Decianus picked up an olive, examined it for a moment, then flung it back into the bowl. It bounced off the rim, missed the desk, and skittered across the floorboards. “We should have seen this coming.”

“My people can’t be everywhere, sir. The native wasn’t on our list as anybody important.”

As Decianus was saying, “Well he’s found a way of making himself important now,” there was a knock on his office door. Apparently the fort doctor urgently wished to speak with him.

Decianus frowned. “I suppose he’s come to complain about having a centurion keeping him out of his mortuary.”

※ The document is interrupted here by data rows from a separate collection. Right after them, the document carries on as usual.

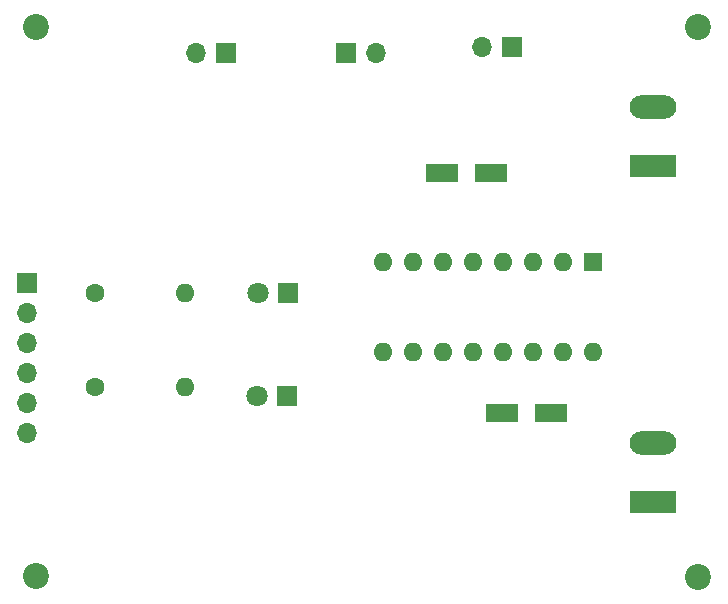
<source format=gbr>
%TF.GenerationSoftware,KiCad,Pcbnew,(6.0.4)*%
%TF.CreationDate,2022-10-15T21:28:15-07:00*%
%TF.ProjectId,RaspiCar_PCB1,52617370-6943-4617-925f-504342312e6b,rev?*%
%TF.SameCoordinates,Original*%
%TF.FileFunction,Soldermask,Top*%
%TF.FilePolarity,Negative*%
%FSLAX46Y46*%
G04 Gerber Fmt 4.6, Leading zero omitted, Abs format (unit mm)*
G04 Created by KiCad (PCBNEW (6.0.4)) date 2022-10-15 21:28:15*
%MOMM*%
%LPD*%
G01*
G04 APERTURE LIST*
G04 Aperture macros list*
%AMRoundRect*
0 Rectangle with rounded corners*
0 $1 Rounding radius*
0 $2 $3 $4 $5 $6 $7 $8 $9 X,Y pos of 4 corners*
0 Add a 4 corners polygon primitive as box body*
4,1,4,$2,$3,$4,$5,$6,$7,$8,$9,$2,$3,0*
0 Add four circle primitives for the rounded corners*
1,1,$1+$1,$2,$3*
1,1,$1+$1,$4,$5*
1,1,$1+$1,$6,$7*
1,1,$1+$1,$8,$9*
0 Add four rect primitives between the rounded corners*
20,1,$1+$1,$2,$3,$4,$5,0*
20,1,$1+$1,$4,$5,$6,$7,0*
20,1,$1+$1,$6,$7,$8,$9,0*
20,1,$1+$1,$8,$9,$2,$3,0*%
G04 Aperture macros list end*
%ADD10R,1.700000X1.700000*%
%ADD11O,1.700000X1.700000*%
%ADD12RoundRect,0.250000X-1.137500X-0.550000X1.137500X-0.550000X1.137500X0.550000X-1.137500X0.550000X0*%
%ADD13R,1.800000X1.800000*%
%ADD14C,1.800000*%
%ADD15C,2.200000*%
%ADD16C,1.600000*%
%ADD17O,1.600000X1.600000*%
%ADD18RoundRect,0.250000X1.137500X0.550000X-1.137500X0.550000X-1.137500X-0.550000X1.137500X-0.550000X0*%
%ADD19R,3.960000X1.980000*%
%ADD20O,3.960000X1.980000*%
%ADD21R,1.600000X1.600000*%
G04 APERTURE END LIST*
D10*
%TO.C,PWR_GND*%
X175260000Y-78740000D03*
D11*
X177800000Y-78740000D03*
%TD*%
D12*
%TO.C,C1*%
X183357500Y-88900000D03*
X187482500Y-88900000D03*
%TD*%
D13*
%TO.C,LED1*%
X170275000Y-99000000D03*
D14*
X167735000Y-99000000D03*
%TD*%
D15*
%TO.C,H3*%
X205000000Y-123050000D03*
%TD*%
D10*
%TO.C,ServoPWR*%
X165100000Y-78740000D03*
D11*
X162560000Y-78740000D03*
%TD*%
D16*
%TO.C,R1*%
X153940000Y-99000000D03*
D17*
X161560000Y-99000000D03*
%TD*%
D18*
%TO.C,C2*%
X192562500Y-109220000D03*
X188437500Y-109220000D03*
%TD*%
D10*
%TO.C,Raspi_Logic1*%
X148250000Y-98210000D03*
D11*
X148250000Y-100750000D03*
X148250000Y-103290000D03*
X148250000Y-105830000D03*
X148250000Y-108370000D03*
X148250000Y-110910000D03*
%TD*%
D19*
%TO.C,Motor_1*%
X201250000Y-88265000D03*
D20*
X201250000Y-83265000D03*
%TD*%
D15*
%TO.C,H1*%
X149000000Y-76500000D03*
%TD*%
D16*
%TO.C,R2*%
X153940000Y-107000000D03*
D17*
X161560000Y-107000000D03*
%TD*%
D15*
%TO.C,H4*%
X149000000Y-123000000D03*
%TD*%
D19*
%TO.C,Motor_2*%
X201250000Y-116750000D03*
D20*
X201250000Y-111750000D03*
%TD*%
D15*
%TO.C,H2*%
X205000000Y-76500000D03*
%TD*%
D13*
%TO.C,LED2*%
X170250000Y-107750000D03*
D14*
X167710000Y-107750000D03*
%TD*%
D21*
%TO.C,L293D1*%
X196125000Y-96450000D03*
D17*
X193585000Y-96450000D03*
X191045000Y-96450000D03*
X188505000Y-96450000D03*
X185965000Y-96450000D03*
X183425000Y-96450000D03*
X180885000Y-96450000D03*
X178345000Y-96450000D03*
X178345000Y-104070000D03*
X180885000Y-104070000D03*
X183425000Y-104070000D03*
X185965000Y-104070000D03*
X188505000Y-104070000D03*
X191045000Y-104070000D03*
X193585000Y-104070000D03*
X196125000Y-104070000D03*
%TD*%
D10*
%TO.C,Raspi_PWR1*%
X189275000Y-78250000D03*
D11*
X186735000Y-78250000D03*
%TD*%
M02*

</source>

The young soldier in the doorway hesitated, evidently not sure whether the prefect was always right or whether his staff were expected to warn him when he wasn’t. Finally he said, “Not exactly, sir.”

Decianus brushed breadcrumbs from his tunic. He had not been impressed by Doctor Thessalus’s recent performance. The man was due to be replaced in a few days when the governor arrived, and Decianus was not sorry. “Very well,” he said, sliding the tray aside. “Send him in.”

The state in which Thessalus appeared before him did nothing to improve his opinion. “Stand easy,” he ordered.

Thessalus, who had not been standing as straight as he might, relaxed even further. The glare of the guard who had marched him in suggested that he would very much like to seize this excuse for an officer and straighten him up again.